PROVIDED PASSAGE:
-------------------------
The Board tentatively decided to propose that lessors would disclose the cost and carrying amount, if different, of property on lease or held for leasing by major classes of property, as well as the amount of accumulated depreciation. The Board also tentatively decided to propose that lessors disclose the following:
  • The total amount of revenue recognized in the reporting period related to leases
  • The revenue relating to variable lease payments and other payments not included in the measurement of the lease receivable, including revenue related to residual value guarantees and termination penalties
  • A maturity analysis of the lease receivable, showing the undiscounted cash flows to be received on an annual basis for a minimum of each of the first five years and aggregated totals in five-year increments thereafter, reconciled to the lease receivable; this disclosure is similar to the minimum debt service requirements disclosure required for outstanding debt.

The Board tentatively decided to propose that subleases would be accounted for as transactions separate from their original leases. The Board also tentatively decided to propose a disclosure of the treatment of subleases and that subleases be noted as one of the items to be included in the general description of lease arrangements (if applicable). Finally, the Board tentatively decided to propose that lessor transactions related to subleases be disclosed separately from the original lessee transactions.

Leases with Certain Counterparties

The Board tentatively decided that related party leases should be recognized based on the substance of the transaction, when substance is significantly different from form. The Board also tentatively decided that existing guidance with respect to leases between governments and public authorities should be retained.

The Board tentatively decided to propose that the current treatment for leases with blended component units would be retained. In other words, leases with blended component units are not reported in the financial reporting entity’s financial statements. The Board tentatively decided that eliminations for internal leasing activity should not take place within the financial statements of the financial reporting entity; rather, the eliminations should take place before the financial statements are aggregated. Likewise, the Board tentatively decided that the current treatment for leases with discretely presented component units should be retained. In the reporting entity’s financial statements there is no elimination of leases with discretely presented component units, but rather separate presentation of the lease receivable and payable.

Fiduciary Responsibilities

The Board’s deliberations in July on the Fiduciary Responsibilities project included recognition of liabilities in a fiduciary fund and disclosures.
-------------------------
Layout element data:

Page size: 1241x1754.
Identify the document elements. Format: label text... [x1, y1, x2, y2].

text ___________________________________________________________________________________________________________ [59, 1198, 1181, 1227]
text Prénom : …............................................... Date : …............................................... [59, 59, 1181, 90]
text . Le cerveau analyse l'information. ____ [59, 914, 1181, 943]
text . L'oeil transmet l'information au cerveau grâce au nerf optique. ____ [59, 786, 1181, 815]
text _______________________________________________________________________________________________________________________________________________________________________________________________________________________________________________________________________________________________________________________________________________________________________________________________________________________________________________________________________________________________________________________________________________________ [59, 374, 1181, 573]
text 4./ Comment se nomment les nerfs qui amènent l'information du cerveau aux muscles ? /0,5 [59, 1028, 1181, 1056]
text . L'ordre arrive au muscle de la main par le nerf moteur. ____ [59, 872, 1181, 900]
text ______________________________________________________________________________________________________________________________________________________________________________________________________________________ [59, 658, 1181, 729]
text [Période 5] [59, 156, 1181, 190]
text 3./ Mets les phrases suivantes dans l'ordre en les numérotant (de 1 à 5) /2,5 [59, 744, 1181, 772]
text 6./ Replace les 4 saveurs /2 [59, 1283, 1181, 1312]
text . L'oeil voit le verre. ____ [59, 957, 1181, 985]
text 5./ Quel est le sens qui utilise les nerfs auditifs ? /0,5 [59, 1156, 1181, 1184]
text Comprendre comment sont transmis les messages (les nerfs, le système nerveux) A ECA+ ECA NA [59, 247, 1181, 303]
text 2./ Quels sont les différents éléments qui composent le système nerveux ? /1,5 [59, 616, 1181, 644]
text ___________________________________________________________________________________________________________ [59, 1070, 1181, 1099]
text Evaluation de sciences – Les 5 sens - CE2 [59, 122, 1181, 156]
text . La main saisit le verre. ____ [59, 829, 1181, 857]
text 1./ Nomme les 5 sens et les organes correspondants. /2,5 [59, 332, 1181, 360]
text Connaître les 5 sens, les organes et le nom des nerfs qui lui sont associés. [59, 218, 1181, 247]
-------------------------
BRIEF:
For each statement below, say yes or no to whether it agrees with the text on the Board's lease decisions, and quote the words from that text that decide it.
1. Subleases would be accounted for together with their original leases.
2. The lessor's maturity analysis would show undiscounted cash flows for at least each of the first five years.
3. Leases with discretely presented component units are eliminated in the reporting entity's financial statements.

ANSWER TO THIS TASK:
1. No: "subleases would be accounted for as transactions separate from their original leases"
2. Yes: "showing the undiscounted cash flows to be received on an annual basis for a minimum of each of the first five years"
3. No: "In the reporting entity’s financial statements there is no elimination of leases with discretely presented component units"